**SUPPLIED MATERIAL**
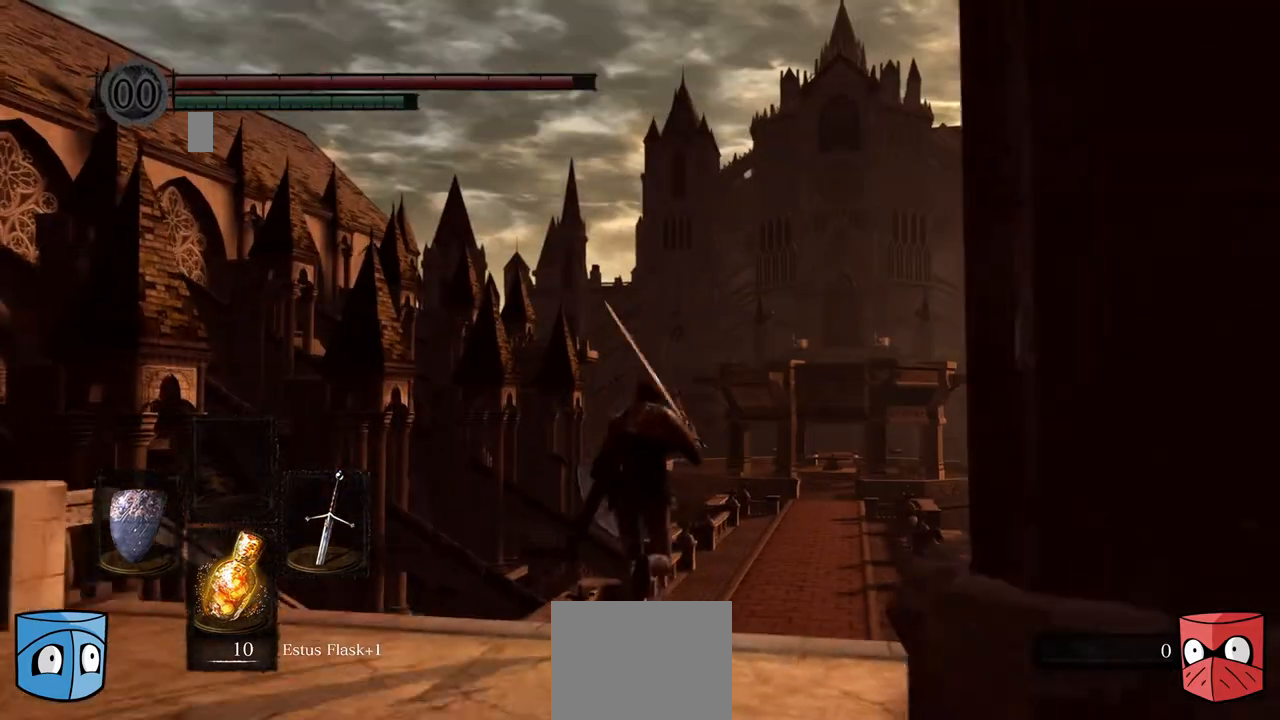
Gameplay with a controller (Xbox layout); each line is a JSON object with the inputs held at the frame after it. "events" lists button and stick changes between this image and that frame as [ms after this image, input, new state], when the widget could be followed in between. Not read: L3.
{"buttons": ["B"], "left_stick": "center", "right_stick": "center", "events": [[100, "right_stick", "center"], [200, "B", "down"]]}
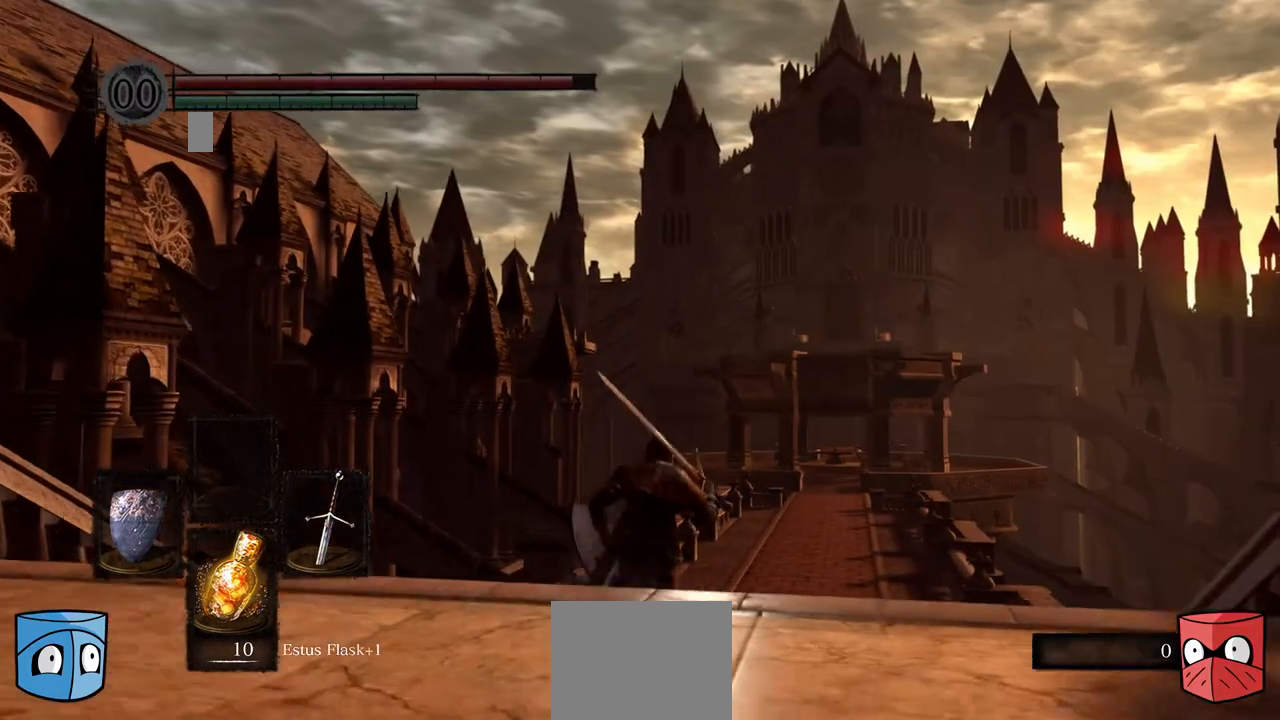
{"buttons": ["B"], "left_stick": "center", "right_stick": "center", "events": []}
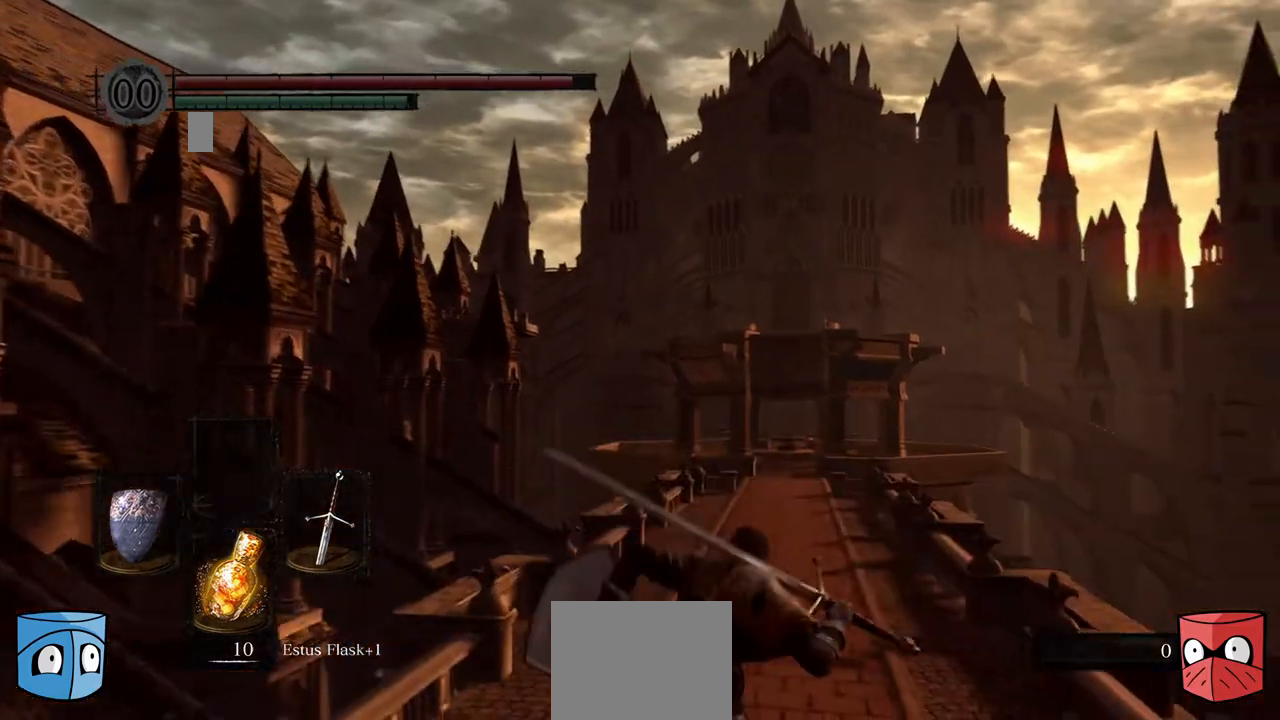
{"buttons": ["B"], "left_stick": "center", "right_stick": "center", "events": []}
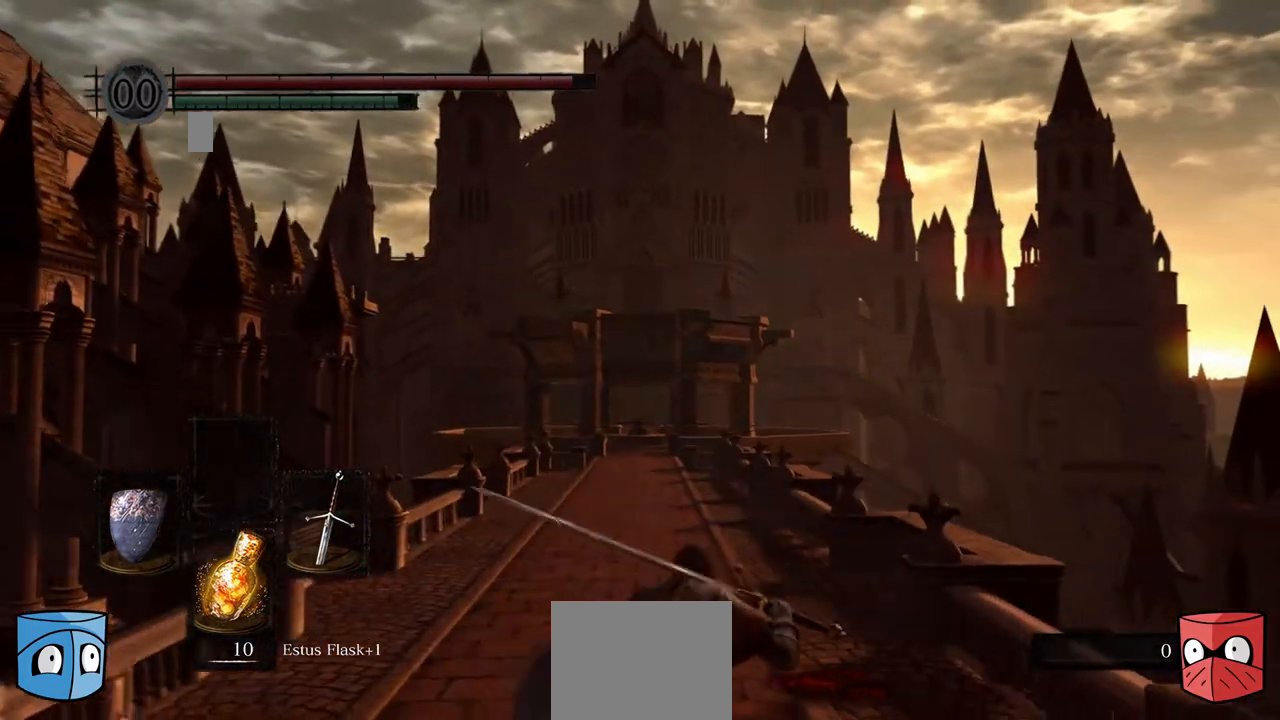
{"buttons": ["B"], "left_stick": "center", "right_stick": "center", "events": []}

**PROBLEM DETAILS**
Each record above needs to be retyped exactly, without any pictures.

**ANSWER SPACE**
Gameplay with a controller (Xbox layout); each line is a JSON object with the inputs held at the frame after it. "events" lists button and stick changes between this image and that frame as [ms after this image, input, new state], when the widget could be followed in between. Not read: L3.
{"buttons": ["B"], "left_stick": "center", "right_stick": "center", "events": [[100, "right_stick", "center"], [200, "B", "down"]]}
{"buttons": ["B"], "left_stick": "center", "right_stick": "center", "events": []}
{"buttons": ["B"], "left_stick": "center", "right_stick": "center", "events": []}
{"buttons": ["B"], "left_stick": "center", "right_stick": "center", "events": []}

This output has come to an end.